## ねらい
本文をもとに、次の問いに答えなさい。
1. 昭和3年に整備された臨時着陸場は、当時所在地名から通称何と呼ばれていたか。
2. 昭和19年12月15日から20年5月15日の間、第903航空隊の八丈島基地派遣隊は艦攻何機で編成されていたか。
3. 昭和20年6月1日付で指定されたのはどの部隊か。

───── 本文

八丈島航空基地は、昭和2年の官房機密訓令に基づき昭和3年に八丈島三根村字群ヶ平 (現八丈町三根丘里) に横須賀鎮守府所管の航空機臨時着陸場として土地買収の上整備されたもので、当時は所在地名から通称 三峰飛行場 とも呼ばれていました。 当時はまだ単に整地されただけのもので旧海軍としては普段は使用していないことから、昭和4年には静岡県の水産試験場が魚群捜索のための航空機の仮設の飛行場などとしても利用しております。

更に昭和8年度には八丈島航空機不時着陸場設備として航空隊設備費が予算化されていますが、これの詳細については不明です。

その後、当該臨時離発着場の南側に新たに滑走路を備えた新航空基地が整備され、飛行場機能はこちらに移りましたが、その新設時期などについては不詳です。 そして、その後元の飛行場地区は管理地区及び弾薬・機材などの倉庫地区になっております。

昭和19年12月15日から20年5月15日の間は第903航空隊の艦攻x4機による八丈島基地派遣隊をもって哨戒・索敵及び船団護衛を実施しています。 また昭和19年12月頃には302航空隊の月光の八丈島派遣隊が置かれたことは知られていますが、昭和20年1月10日には月光x3機、26日には派遣隊地上要員が本隊 (厚木) に撤収したとされています。

また、その他の航空隊でも任務により八丈島航空基地を経由地として使用したとされていますが、詳細は不詳です。

基地管理部隊はハッキリしていませんが、ここを原駐基地とする常設航空隊は置かれていませんで、臨時着陸場あるいは不時着陸場であったことから、横須賀鎮守府の管理の元、必要に応じて横須賀航空隊から所要の人員・機材が派出されたものと考えられます。 そして、昭和19年7月10付で関東航空隊 (乙航空隊、新編)、昭和19年10月15日付で第三航空艦隊、昭和20年6月1日付で八丈島警備隊が指定されており、少なくとも終戦時までは公式的には航空基地として存続しています。

──────────
───── データ欄

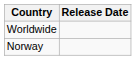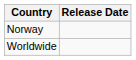rows swapped: Norway <-> Worldwide
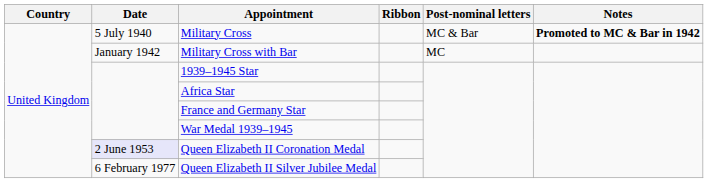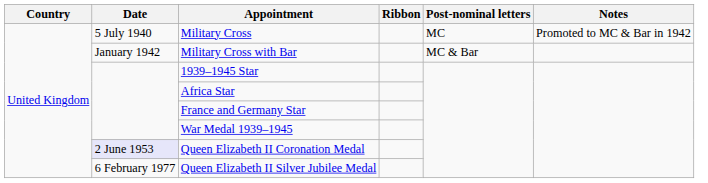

──────────

## 解答
1. 三峰飛行場
2. 4機
3. 八丈島警備隊